Plus d'un million de personnes pratiquent la chasse en France chaque année, avec un permis de chasse national ou départemental. © Maxppp -

Un permis de chasse qui coûte 200 euros par an, et non plus 400 :  c'est l'une des décisions prises par Emmanuel Macron, ce lundi, au cours d'une réunion avec les chasseurs et Nicolas Hulot, ministre de la Transition écologique.

Une réunion qui "s'est bien passée", selon l'aveu même du président de la Fédération nationale de la chasse (FNC), Willy Schraen.

Les chasseurs s'engagent à respecter les quotas

Le gouvernement avait annoncé en mai qu'il préparait une réforme de la chasse comprenant une baisse du prix du permis. Il compte aussi mener une "gestion adaptative des espèces" chassables pour adapter les pratiques et les prélèvements autorisés à l'état réel de conservation des espèces. À l'issue de la réunion, Willy Schraen a cité la tourterelle des bois, le courlis cendré ou le grand tétras, parmi les espèces concernées.
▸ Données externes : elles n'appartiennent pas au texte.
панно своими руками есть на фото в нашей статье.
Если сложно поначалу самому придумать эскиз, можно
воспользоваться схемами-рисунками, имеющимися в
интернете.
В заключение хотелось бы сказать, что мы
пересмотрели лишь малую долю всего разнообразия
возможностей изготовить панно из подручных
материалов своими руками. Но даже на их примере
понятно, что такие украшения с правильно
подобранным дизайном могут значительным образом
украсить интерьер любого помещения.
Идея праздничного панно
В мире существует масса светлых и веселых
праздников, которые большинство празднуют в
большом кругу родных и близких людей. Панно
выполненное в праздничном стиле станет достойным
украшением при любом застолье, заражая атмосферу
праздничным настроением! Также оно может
En février, le chef de l'État avait pris l'engagement d'étendre les dates de chasse de l'oie cendrée en 2019 et Nicolas Hulot a lancé en août une concertation sur les quotas de chasse de plusieurs espèces.

Les écologistes sont furieux

Ces décisions ont provoqué la colère de la Ligue de protection des oiseaux (LPO). Son président, Allain Bougrain-Dubourg, a regretté sur plusieurs médias "qu'en France, on chasse 64 espèces différentes d'oiseaux" alors que, dans "le reste de l'Europe, c'est 14 espèces". "Et sur les 64 espèces, il y en a 20 qui sont sur la liste rouge de l'Union internationale de conservation de la nature", a-t-il ajouté, en citant l'alouette des bois.

Courant août, Brigitte Bardot avait de son côté qualifié Nicolas Hulot de "trouillard" sur ce dossier de la chasse.

Emmanuel Macron s'est par ailleurs dit favorable à la réouverture des chasses présidentielles, remplacées en 2010 par des "battues de régulation", et était allé saluer des chasseurs mi-décembre près du château de Chambord.